Start of Source material

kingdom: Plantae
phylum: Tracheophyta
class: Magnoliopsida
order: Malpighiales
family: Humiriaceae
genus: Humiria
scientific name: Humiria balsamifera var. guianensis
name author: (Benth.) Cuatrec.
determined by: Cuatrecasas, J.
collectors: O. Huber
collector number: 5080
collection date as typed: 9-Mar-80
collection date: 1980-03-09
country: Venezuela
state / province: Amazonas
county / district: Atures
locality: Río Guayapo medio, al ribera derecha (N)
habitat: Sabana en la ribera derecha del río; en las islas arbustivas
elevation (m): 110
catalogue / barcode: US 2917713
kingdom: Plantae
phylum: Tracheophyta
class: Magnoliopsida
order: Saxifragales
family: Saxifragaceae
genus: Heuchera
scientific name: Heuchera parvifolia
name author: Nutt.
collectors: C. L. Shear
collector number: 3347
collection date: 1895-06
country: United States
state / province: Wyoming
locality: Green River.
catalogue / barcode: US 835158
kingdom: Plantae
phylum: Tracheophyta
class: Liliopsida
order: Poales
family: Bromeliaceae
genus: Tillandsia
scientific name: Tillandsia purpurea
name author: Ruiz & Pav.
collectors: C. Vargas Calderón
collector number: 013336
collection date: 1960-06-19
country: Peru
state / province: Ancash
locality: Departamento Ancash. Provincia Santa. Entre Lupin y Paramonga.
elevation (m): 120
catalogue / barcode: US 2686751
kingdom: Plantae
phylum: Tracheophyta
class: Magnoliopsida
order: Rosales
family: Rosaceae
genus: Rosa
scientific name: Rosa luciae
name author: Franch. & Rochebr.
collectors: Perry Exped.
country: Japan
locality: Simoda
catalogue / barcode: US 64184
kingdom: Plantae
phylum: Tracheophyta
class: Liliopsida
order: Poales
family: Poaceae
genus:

End of Source material

• [What is expected] Present all of the lines above as a numbered list, omitting any blank lines.

• [Exercise output]
1. kingdom: Plantae
2. phylum: Tracheophyta
3. class: Magnoliopsida
4. order: Malpighiales
5. family: Humiriaceae
6. genus: Humiria
7. scientific name: Humiria balsamifera var. guianensis
8. name author: (Benth.) Cuatrec.
9. determined by: Cuatrecasas, J.
10. collectors: O. Huber
11. collector number: 5080
12. collection date as typed: 9-Mar-80
13. collection date: 1980-03-09
14. country: Venezuela
15. state / province: Amazonas
16. county / district: Atures
17. locality: Río Guayapo medio, al ribera derecha (N)
18. habitat: Sabana en la ribera derecha del río; en las islas arbustivas
19. elevation (m): 110
20. catalogue / barcode: US 2917713
21. kingdom: Plantae
22. phylum: Tracheophyta
23. class: Magnoliopsida
24. order: Saxifragales
25. family: Saxifragaceae
26. genus: Heuchera
27. scientific name: Heuchera parvifolia
28. name author: Nutt.
29. collectors: C. L. Shear
30. collector number: 3347
31. collection date: 1895-06
32. country: United States
33. state / province: Wyoming
34. locality: Green River.
35. catalogue / barcode: US 835158
36. kingdom: Plantae
37. phylum: Tracheophyta
38. class: Liliopsida
39. order: Poales
40. family: Bromeliaceae
41. genus: Tillandsia
42. scientific name: Tillandsia purpurea
43. name author: Ruiz & Pav.
44. collectors: C. Vargas Calderón
45. collector number: 013336
46. collection date: 1960-06-19
47. country: Peru
48. state / province: Ancash
49. locality: Departamento Ancash. Provincia Santa. Entre Lupin y Paramonga.
50. elevation (m): 120
51. catalogue / barcode: US 2686751
52. kingdom: Plantae
53. phylum: Tracheophyta
54. class: Magnoliopsida
55. order: Rosales
56. family: Rosaceae
57. genus: Rosa
58. scientific name: Rosa luciae
59. name author: Franch. & Rochebr.
60. collectors: Perry Exped.
61. country: Japan
62. locality: Simoda
63. catalogue / barcode: US 64184
64. kingdom: Plantae
65. phylum: Tracheophyta
66. class: Liliopsida
67. order: Poales
68. family: Poaceae
69. genus:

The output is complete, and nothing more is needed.